Ayrıca önemli bir nokta olarak 2013 Bütçe görüşmeleri tartışılırken, bütçede “Örtülü Ödenek”te AKP döneminde rekor bir artışa gidildiği ve son bir iki yıl içinde bu rakamın daha da fazla olduğunu hükümetin kendisi bile söylüyor. “Örtülü Ödenek”in Türk devletinin geçmişte olduğu gibi bugün de “terörle mücadele” adı altında uluslararası alandaki her türlü faaliyetlerinde kullandığını herkes biliyor. Ve bu ödeneğin bizzat Başbakan’ın yetkisiyle kullanıldığını da biliyoruz. Dolayısıyla AKP’nin örtülü ödeneklerinin bu bu tür katliamlarda “tetikçilik” yapalar için kullanılıp kullanılmadığını bir şekilde AKP izah etmelidir.

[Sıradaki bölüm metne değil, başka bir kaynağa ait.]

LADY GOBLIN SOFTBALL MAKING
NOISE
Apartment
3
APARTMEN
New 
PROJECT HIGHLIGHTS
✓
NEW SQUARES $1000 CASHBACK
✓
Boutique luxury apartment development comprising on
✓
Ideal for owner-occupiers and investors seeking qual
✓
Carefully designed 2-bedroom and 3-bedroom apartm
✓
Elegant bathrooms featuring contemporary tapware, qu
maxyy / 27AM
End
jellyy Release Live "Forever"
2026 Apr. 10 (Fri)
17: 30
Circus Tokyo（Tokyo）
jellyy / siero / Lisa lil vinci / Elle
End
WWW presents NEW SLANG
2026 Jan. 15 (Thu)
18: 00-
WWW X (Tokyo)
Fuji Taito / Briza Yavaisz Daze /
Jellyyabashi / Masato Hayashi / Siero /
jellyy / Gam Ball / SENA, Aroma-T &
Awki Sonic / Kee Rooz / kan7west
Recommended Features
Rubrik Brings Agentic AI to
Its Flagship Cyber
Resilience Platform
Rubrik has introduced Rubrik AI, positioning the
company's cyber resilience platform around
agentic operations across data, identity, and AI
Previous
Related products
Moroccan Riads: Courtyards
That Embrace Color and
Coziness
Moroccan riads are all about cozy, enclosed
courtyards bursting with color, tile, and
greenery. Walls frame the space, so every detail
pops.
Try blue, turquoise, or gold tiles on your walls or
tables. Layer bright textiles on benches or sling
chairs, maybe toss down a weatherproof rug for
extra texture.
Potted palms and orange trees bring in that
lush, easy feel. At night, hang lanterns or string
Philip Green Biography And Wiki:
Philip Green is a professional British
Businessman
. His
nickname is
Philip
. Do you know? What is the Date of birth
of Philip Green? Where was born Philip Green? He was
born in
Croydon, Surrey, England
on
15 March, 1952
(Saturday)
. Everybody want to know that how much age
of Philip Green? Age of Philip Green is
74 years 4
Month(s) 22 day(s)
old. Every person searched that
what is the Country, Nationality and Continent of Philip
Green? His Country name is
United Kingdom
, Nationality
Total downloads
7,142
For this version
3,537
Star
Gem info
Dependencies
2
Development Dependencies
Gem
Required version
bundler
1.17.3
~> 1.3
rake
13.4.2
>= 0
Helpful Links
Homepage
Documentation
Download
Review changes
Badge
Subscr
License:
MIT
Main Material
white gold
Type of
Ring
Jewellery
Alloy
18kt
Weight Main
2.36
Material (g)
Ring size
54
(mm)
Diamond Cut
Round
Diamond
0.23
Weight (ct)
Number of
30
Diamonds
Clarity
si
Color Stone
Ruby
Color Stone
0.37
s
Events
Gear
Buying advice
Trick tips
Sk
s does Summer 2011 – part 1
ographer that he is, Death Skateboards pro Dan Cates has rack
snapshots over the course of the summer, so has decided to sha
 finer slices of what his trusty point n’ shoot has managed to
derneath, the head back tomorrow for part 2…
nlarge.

Çünkü “PKK ve KCK cephesinden bu açıklamalara çok büyük bir tepki geldi. PKK ve KCK açıklamalarında olabildiğince ihtiyat varken “Gladio” örgütlenmelerine dikkat çekilmişti. KCK Yürütme Konseyi Üyesi Duran Kalkan’ın Pazar günü bu konu ile ilgili sorularımıza yanıt verirken “AKP içinde derin bir yapılanma mı var? Hüseyin Çelik’in bu sözleri acele ve telaşla gündeme getirmesinin sebebi nedir? AKP süreci zora sokmak istemiyorsa üzerindeki töhmeti kaldırmak durumundadır. Aksi takdirde AKP bu katliamın sorumlusu olarak kalacaktır” sözleri ile çok dikkatli ve sorumlu bir tutumun sahibi olduklarını ortaya koyuyordu. Ancak Duran Kalkan, AKP’lilerin “entegre strateji” kapsamında PKK’li yöneticileri ortadan kaldırmayı hedeflediğini de hatırlatıyor, geçmişte bunlara benzer AKP’lilerin beyanatlarına dikkat çekiyordu.

Dolayısıyla Paris’teki katliamın üzerinden yürütülen tartışmalarda dikkat edilmesi gereken noktalar şu başlıklarla öne çıkıyor.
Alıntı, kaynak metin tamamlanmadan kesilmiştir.